● **Task description**
Resume the forum thread below, about whether to keep a friendship with an old college admirer, from the point where it stops.
*** Opening Given text ***
TO ENTERTAIN or NOT TO ENTERTAIN???

Philippines
February 17, 2013 7:35pm CST
I have this old friend and I've known since college days. We were classmates since 2nd year until we graduated. He said that he likes me even before he knew me. He confessed that even we were in 1st year he took stolen shoots of me from afar and he wants to know my whereabouts. He courted me when we became classmates and we became good friends actually. He is one of the very few person that I share a lot with. He knowa most of my secrets. But then we didn't end up as COUPLES. He was courting me but then I said YES to another person. I like him but I can't see myself being with him. I feel very awkward. But, yeah we remain friends but not as close as before because my boyfriends gets jelous of him. After graduation, we seldom talk and there's a time that we don't communicate at all. Just last week when we accidentally bump into each other because my friend's boyfriend was his friend. So now, he told me that the feeling is still the same as before and he knows that I am in a relationship now. Is this friendship worth keeping??? What should I do????
8 responses
@chiyosan (30183)
• Philippines
18 Feb 13
Hi there dianon! =) i think it is okay just staying friends with him.. you know he has feelings for you, that is given and now that you have been in contact with him and still is committed to someone else you should just put a barrier between the two of you so he would not think that you are giving him wrong signals about the friendship you can offer him. Just be clear and just make sure that he will not have an idea that you are entertaining him. For me, it is just not worth losing a good friend who did nothing to hurt you, he was just attracted to you, but if he knows there is no chance for the both of you, then it should be okay, right?
@chiyosan (30183)
*** Closing Given text ***
*** Opening Data section ***
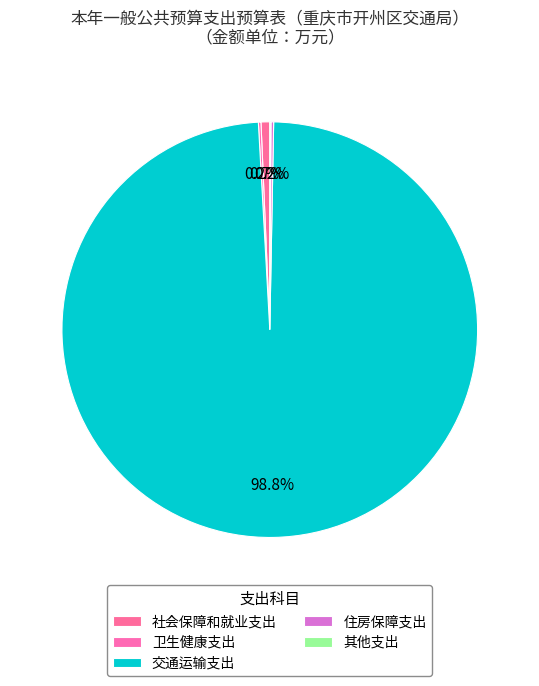

Which slice is the largest?

交通运输支出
*** Closing Data section ***
● **Answer for this exercise**
• Philippines
18 Feb 13
hi dianon, I think you do know him, you are friends and you love your boyfriend. maybe since you both are friends, you can always tell him to just not tell you about his feelings especially that it is making you feel uncomfortable at times. i am sure he understands you and will respect your decisions on this. =) I know someone who has this same happening to him and they remained friends and are really completely platonic, their partners have not thought any malice about this. and both of them completely moved past this as well. =)
• Philippines
18 Feb 13
YEAH, in fairness with him.... He has no plan on ruining what relationship I have right. He just always say that he likes me, or he wants me to be his girl, or my bf is lucky to have me,... etc... but he is not making foul moves, but sometimes it's just feel awkward knowing that your close friend is attracted to you.
• Philippines
18 Feb 13
Not a problem with Dianon but the problem is the guy will continuously get hurt whereas when Dianon puts an end to his madnes and tell him they couldn't be friends maybe just maybe sometime later on he may gradually accept it and eventually find his way forward and forget his feelings with dianon and move on to someone he's meant to be with in the first place,,..
@jenny1015 (13366)
• Philippines
18 Feb 13
He knows that you are already committed. And if he wants you ti remain as his friend, he should respect your relationship to your boyfriend. No use in letting you know over and over again about his feelings. What does he want you to do if he still has feelings for you? Break up with your boyfriend? You still have a boyfriend, right?
• Philippines
18 Feb 13
YES I do and I don't have any plans to ruin what I have just for him.. but I want him as a friend,,, CONFUSING
@jenny1015 (13366)
• Philippines
18 Feb 13
Nothing wrong in being with friends. Just lay out all your cards and emphasize that you just see him as a friend and nothing more than that. If he still insists in saying that he still likes you despite what you have told him, then I suggest that you just stay away from him to save your relationship with your boyfriend.
@rhodzptc (1317)
• Philippines
18 Feb 13
The friendship is worth keeping, but there must be a limitations for you because you may never know that one day you might fall for him too which may result to a much more complicated relationship between you, your boyfriend and your friend. We all both know and it would be possible for you to fall for him.
• China
18 Feb 13
If that guy really love you and know that you already have a boyfriend,then I think he have two choice,one is continue to chase you till you get marry,another is live far away from you and get over you so that can move on. I do not think that there is a pure friendship between boys and girls.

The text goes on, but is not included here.